Посидели, помолчали, покурили.
— «Мы все убиваем любимых» — так сказал один поэт, — продекламировал Корнилов. — Поселилась она у вас в душе с тех пор, Семен Лукич.
— Ну стихов-то я, положим, не пишу, — вдруг обиделся старик. — И эти ваши слова тут совершенно ни к чему, а я к тому это рассказывал, что вот что значит, что такое революция. Вот ты нам, Иван Семенович, про своего брата распелся, и товарищ Корнилов тебя поддержал, что он, мол, не виноват, а злодеи его погубили.
— Я такого не говорил, — перебил бригадир.

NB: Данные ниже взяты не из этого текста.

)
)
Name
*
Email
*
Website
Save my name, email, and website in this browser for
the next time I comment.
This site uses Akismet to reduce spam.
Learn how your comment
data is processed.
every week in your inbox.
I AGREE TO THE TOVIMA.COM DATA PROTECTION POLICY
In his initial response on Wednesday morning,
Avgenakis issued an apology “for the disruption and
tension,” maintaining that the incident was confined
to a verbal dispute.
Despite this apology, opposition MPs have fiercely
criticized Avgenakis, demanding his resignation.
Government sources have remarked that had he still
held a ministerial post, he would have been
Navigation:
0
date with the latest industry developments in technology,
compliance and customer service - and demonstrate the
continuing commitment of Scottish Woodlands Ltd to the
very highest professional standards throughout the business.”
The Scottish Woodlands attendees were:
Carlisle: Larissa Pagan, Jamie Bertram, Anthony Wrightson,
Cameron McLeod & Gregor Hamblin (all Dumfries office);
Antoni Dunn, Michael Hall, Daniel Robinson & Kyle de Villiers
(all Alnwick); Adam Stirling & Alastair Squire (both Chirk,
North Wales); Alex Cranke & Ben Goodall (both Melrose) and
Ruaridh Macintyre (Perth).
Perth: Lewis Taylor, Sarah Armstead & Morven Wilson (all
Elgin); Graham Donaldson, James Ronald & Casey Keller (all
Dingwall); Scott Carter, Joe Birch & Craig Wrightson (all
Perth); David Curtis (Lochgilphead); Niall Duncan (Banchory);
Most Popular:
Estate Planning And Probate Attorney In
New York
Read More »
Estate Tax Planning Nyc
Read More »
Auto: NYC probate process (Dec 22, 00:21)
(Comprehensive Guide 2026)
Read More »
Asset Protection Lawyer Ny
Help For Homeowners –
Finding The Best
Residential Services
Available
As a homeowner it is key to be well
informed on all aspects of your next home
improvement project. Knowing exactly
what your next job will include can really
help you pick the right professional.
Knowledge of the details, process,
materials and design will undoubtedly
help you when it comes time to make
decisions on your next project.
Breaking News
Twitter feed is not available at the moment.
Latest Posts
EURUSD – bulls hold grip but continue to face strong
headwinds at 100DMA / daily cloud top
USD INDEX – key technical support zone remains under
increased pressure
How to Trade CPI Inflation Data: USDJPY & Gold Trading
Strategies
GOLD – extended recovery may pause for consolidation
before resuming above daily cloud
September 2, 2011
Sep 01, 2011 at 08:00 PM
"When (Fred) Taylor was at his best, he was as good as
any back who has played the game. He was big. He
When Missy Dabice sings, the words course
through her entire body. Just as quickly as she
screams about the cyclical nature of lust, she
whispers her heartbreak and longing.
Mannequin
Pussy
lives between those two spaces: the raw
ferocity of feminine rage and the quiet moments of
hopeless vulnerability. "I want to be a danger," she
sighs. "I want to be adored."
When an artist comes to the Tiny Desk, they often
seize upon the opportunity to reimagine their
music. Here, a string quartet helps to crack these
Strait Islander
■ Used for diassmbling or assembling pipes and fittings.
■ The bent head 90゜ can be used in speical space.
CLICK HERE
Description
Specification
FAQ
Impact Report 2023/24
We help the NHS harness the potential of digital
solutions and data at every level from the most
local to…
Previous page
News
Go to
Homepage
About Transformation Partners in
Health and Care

На другой день Корнилов повел меня на место своих будущих работ. Везде были яблони, яблони, яблони, и, взглянув на них, я сразу понял, что много мы здесь не накопаем. То есть, конечно, совершенно не исключено, что средневековый город Алма-Ата находился именно здесь. Ведь эти холмы как раз то, что было нужно древнему обитателю Семиречья. Они высоки, отлоги, расположены над самой речкой, сверху донизу покрыты деревьями и чудесной травой. С этих высот и врага издали заметить, и осаду отразить очень удобно. Все это так. Но, во-первых, на априорных суждениях в археологии далеко не уедешь: кто знает, какой логике подчинялись древние усуни; во-вторых, в исторической литературе о месте древней Алма-Аты встречается только одно совершенно точное упоминание. Оно находится в труде академика Бартольда «История Семиречья». В 1508 году при Алма-Ате (около Верного), пишет он, Мансур сразился с братьями и разбил их. Вот и все. Значит, в XVI веке действительно был такой большой город Алма-Ата, около которого могли происходить решающие сражения и гибнуть армии. Но от него не осталось ни развалин, ни воспоминаний, ни легенд. Где он находился — неизвестно. Ведь и Бартольд написал тоже очень уклончиво — «около Верного». А это значит: ищи-свищи, лазь по прилавкам, копайся в долинах. Есть, конечно, и другие, куда более обильные сведения. Но достоверно только одно, ибо в других речь идет об Алмалыке, а не Алма-Ате. Правда, советский тюрколог Бернштам думает, что это одно и то же. «Алма-Ата в XVI веке носит порой название Алмалык, — пишет он. — Последнее зафиксировано еще у Джувейни — персидского ученого XIII века. Так называется это поселение в дневниках Тимура. Но точное название города Алма-Ата».